Limitations and strengths
Strengths of this project include the large dataset of physically active premenopausal women; to include normally cycling, COC users, and progestin-only pill users; allowing for robust comparisons which have not been identified in previous literature to the authors knowledge.
This project has some limitations inherent to the data retrieved. One limitation is the classification of the MC phase. Determination of the MC phase was somewhat uncertain as the model assumed fertility in a regular 28-day cycle, which may not correspond to the phases determined by modern hormonal documentation or the presence of anovulatory cycles. As this was a large retrospective study, MC phases were not confirmed with blood tests (as is the gold standard,1 which does not allow for identification of extended follicular phases or luteal phase deficiencies. Second, identification of the generation of the progestin in the oral contraceptive pills was not feasible except for the progestin-only (as there are only two progestins available to market for the mini-pill). The mechanism of progestins is a multimodal one, and each subsequent generation of progestogen has a different binding affinity to steroid receptors and serum binding proteins27 which may affect the threshold of parasympathetic downregulation.

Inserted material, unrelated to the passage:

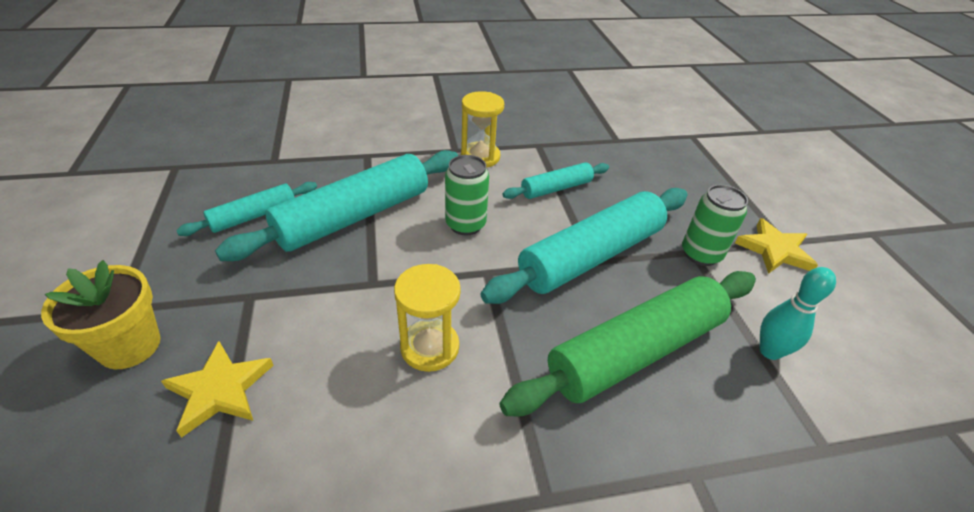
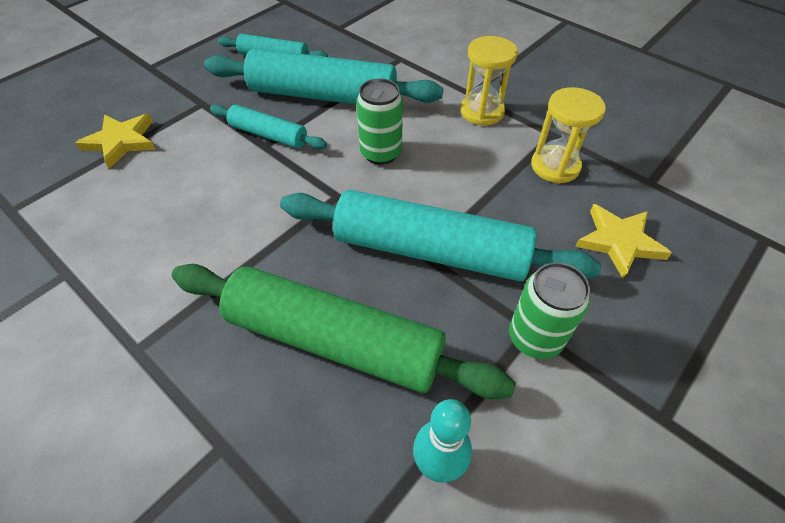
camera: 55 degrees right, 10 degrees up
(130, 346) = (127, 89): yellow flower pot -> none
(430, 347) = (228, 209): yellow hourglass -> yellow hourglass (555, 166)
(556, 188) = (501, 179): turquoise rolling pin -> turquoise rolling pin (268, 135)
(774, 250) = (631, 412): yellow star -> yellow star (619, 242)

Third, due to privacy and deidentification of data, specific identifiers such as ethnicity, socioeconomic status, medication usage, cardiovascular and metabolic disease risk factors and other dietary-lifestyle choices were not included in the data aggregation and analysis. Further research lends to the investigation of these different progestin generations on parasympathetic thresholds and vagal tone. To note, a unique limitation, in this era of COVID-19, is the psychological stress of the pandemic which may have influenced HRV and recovery metrics.